Bangalore’s PM10 average is 83. And Delhi’s? Delhi’s is 292.

The city of New Delhi has been struggling with air pollution for years. Every winter, newspapers are splashed with freshly-scandalised headlines about its air quality.

The truth is, it’s massive ninteen-million-strong population aside, Delhi is also just geographically unlucky.

Not only is it at the centre of a basin that stretches across northern central India, trapping much of the pollution, it’s also surrounded by three states that burn their fields annually. In Punjab, Haryana, and Western Uttar Pradesh, farmers religiously burn their fields every year after the rice harvest.

That isn’t to absolve the city of responsibility — its colossal fossil-fuel emissions speak for themselves — but to say that it isn’t entirely self-contained. Cities like Chennai and Mumbai have the sea-wind to blow away their pollution, while Delhi has nothing.

Besides, whatever its crimes on a regular day, Delhi’s air turns lethal around Diwali, sometimes touching a solid 320 micrograms per cubic meter.

They say you shouldn’t play with fire because you might get burned. Crackers are what happened when we tried taming fire. But they’re still burning us.

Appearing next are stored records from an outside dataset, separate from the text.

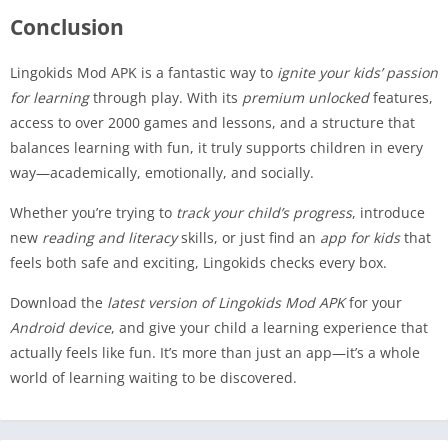
Conclusion
Lingokids Mod APK is a fantastic way to
ignite your kids’ passion
for learning
through play. With its
premium unlocked
features,
access to over 2000 games and lessons, and a structure that
balances learning with fun, it truly supports children in every
way—academically, emotionally, and socially.
Whether you’re trying to
track your child’s progress
, introduce
new
reading and literacy
skills, or just find an
app for kids
that
feels both safe and exciting, Lingokids checks every box.
Download the
latest version of Lingokids Mod APK
for your
Android device
, and give your child a learning experience that
actually feels like fun. It’s more than just an app—it’s a whole
world of learning waiting to be discovered.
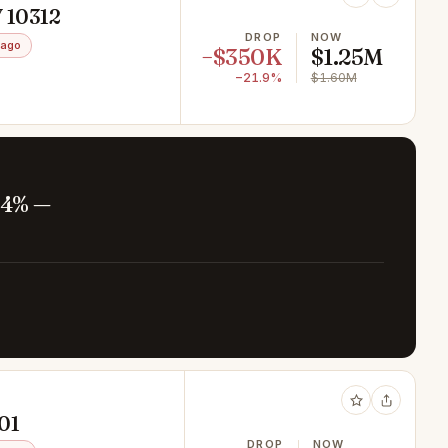
Y 10312
DROP
NOW
 ago
−$350K
$1.25M
−21.9%
$1.60M
.4% —
301
DROP
NOW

Firecrackers are mostly made of sulphur and carbon, but there are usually a plethora of other chemicals in there, too, to serve various purposes: aluminium, copper, barium, antimony, and strontium, to name a few.

Different chemicals serve different purposes: antimony creates white flames and sparks while calcium deepens the colours; green-causing barium stabilises fellow elements and iron produces the sparks. And so on. The basic idea is, they help make fireworks look good.

And when you burst a cracker, these chemicals — not surprisingly — go up into the air. Most of these particles are smaller than ten microns. They fall instead under the category of PM2.5, particles smaller than 2.5 microns. That’s one-tenth of a third of the width of a human hair.

That’s small enough that you can inhale enough of it to do some serious damage.

That’s also small enough that a Diwali-level increase is significant enough to scatter yellow light away, and keep only the orange and the red for a time.

Bangalore’s doing slightly better than Delhi. Slightly.

Our Diwali PM10 readings hit 122, a forty-two percent increase from the norm. Still, “Diwali air pollution in Bengaluru dips 33%”, one newspaper declared jubilantly, stating a major decrease in pollution from last year’s celebrations.

And yet, the overall yearly average has only gone up by five micrograms since the year 2015–16, and it doesn’t show any signs of reducing.

But hey, why complain? Let’s sit back and enjoy the sunset.